Over time I seem to have compartmentalized how this origin story needlessly brutalizes its characters, sometimes in service of the hackneyed narrative but mostly in an attempt to slather Lara Croft's journey from wide-eyed idealist to hard-edged "survivor" in a layer of faux maturity that pokes at ultra-violence with all the gravitas a triple-A adventure of this scale can muster. It will never not be ridiculous that this game features a cutscene where Lara breaks down after shooting a man's scalp clean off his dome only to immediately turn around and clear out a shooting gallery of nameless crazies without batting a teary eye. Ignoring all narrative context, however, Tomb Raider is a bop. Uncharted-lite gameplay with a large focus on bow and arrow combat (as was the style at the time) with aesthetic flourishes ripped directly out of The Descent. Not super complex, not super challenging, just the right amount of levity in gameplay that is severely lacking in its overwrought story. Square Enix are cowards for not making Sam and Lara a couple. Lara literally bridal carries Sam down from the top of a goddamn mountain. Cowards.

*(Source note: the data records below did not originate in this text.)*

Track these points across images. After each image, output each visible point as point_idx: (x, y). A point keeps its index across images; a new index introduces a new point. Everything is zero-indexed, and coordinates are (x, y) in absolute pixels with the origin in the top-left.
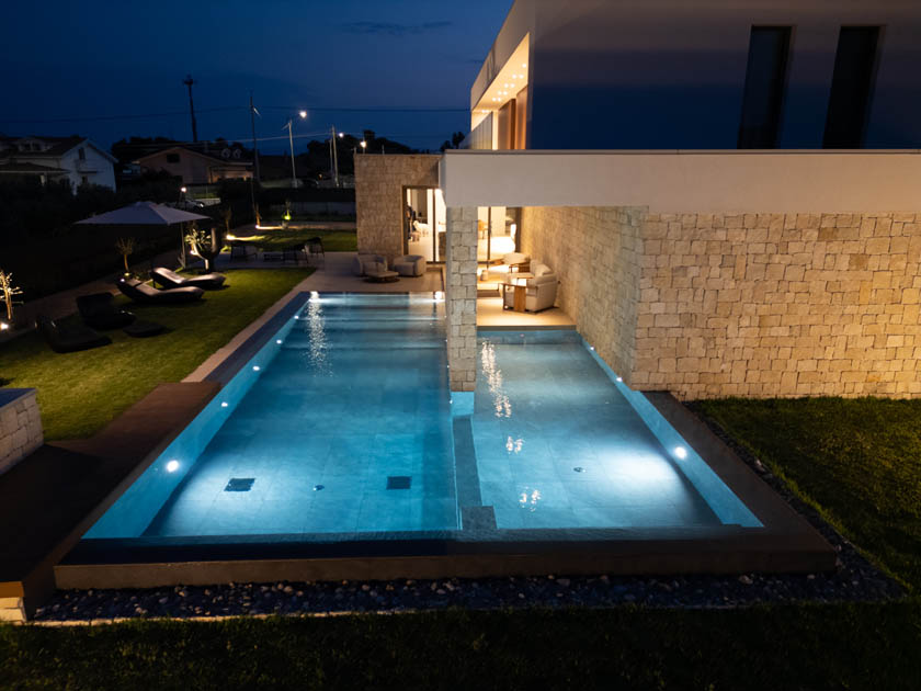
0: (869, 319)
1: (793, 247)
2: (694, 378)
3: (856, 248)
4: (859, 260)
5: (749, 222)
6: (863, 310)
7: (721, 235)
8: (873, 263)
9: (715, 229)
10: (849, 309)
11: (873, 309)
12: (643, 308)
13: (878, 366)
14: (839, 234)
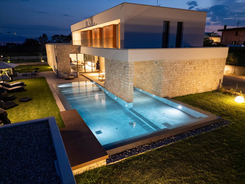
0: (196, 79)
1: (186, 66)
2: (171, 93)
3: (194, 66)
4: (195, 68)
5: (179, 62)
6: (195, 77)
7: (175, 65)
8: (197, 68)
9: (174, 63)
10: (194, 77)
11: (197, 77)
12: (163, 80)
13: (197, 87)
14: (192, 63)
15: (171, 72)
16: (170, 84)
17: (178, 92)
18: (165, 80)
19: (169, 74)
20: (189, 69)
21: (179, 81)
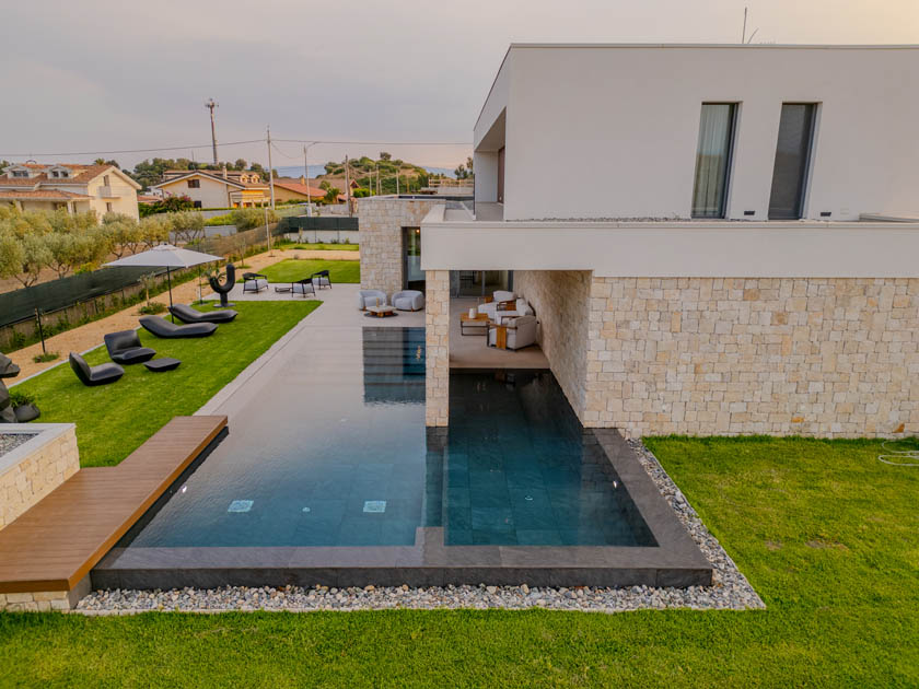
0: (792, 367)
1: (722, 305)
2: (639, 417)
3: (777, 307)
4: (780, 317)
5: (682, 284)
7: (658, 294)
8: (792, 319)
10: (773, 359)
11: (795, 359)
12: (593, 356)
13: (802, 408)
14: (761, 294)
15: (635, 325)
16: (633, 377)
17: (678, 415)
18: (605, 356)
19: (627, 333)
20: (744, 320)
21: (682, 368)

Nothing funnier than an army of brick shithouses slamming into cover so hard they knock around the few physics-based objects on the map. Ukkon might pose a more immediate threat to the soldiers of the COG, but the long-term effect of scoliosis is the unspoken danger that looms over the Gears and their hunched over crouch runs.

The perfect companion piece to Disco Elysium and not just because of their stylistic similarities. Where ZA/UM's unapologetically cerebral point-and-click RPG challenges the player by constructing an identity around their successes and failures, Citizen Sleeper challenges the nature of the player's identity - their avatar, their Sleeper, a lens through which to view the interactions on a starport in decline. Both games have rich world-building, a sense of imminent collapse, but through it all, the human spirit - our drive - pushes on, past what we once thought impossible, creating something remarkably poignant yet altogether unfamiliar. In short, the political text-based dice roll games made me cry. A humbling experience.

The first half of this BioShock Infinite apology tour leaves much to be desired. As a staunch fan and defender of the core game's narrative despite its rampant flaws, Burial at Sea: Episode One seems content to make sure the BioShock critic of every stripe is dumbfounded and disappointed. Can I safely say this is Ken Levine's The Rise of Skywalker? I'll need to play the second part before I hand down that guilty verdict. Regardless, much of the problems from the base game carry over here: laborious FPS arenas, lacking level design, and the added bonus of copious 'member berries for fans of the original BioShock, all tied together into a narrative that undercuts BioShock Infinite's ending and adds more fuel to the fire for anyone with a negative disposition towards that game anyway. If I wasn't just coming off of revisiting BioShock Infinite, I'd probably call this expansion "perfectly cromulent." It isn't, however. It is remarkably worse.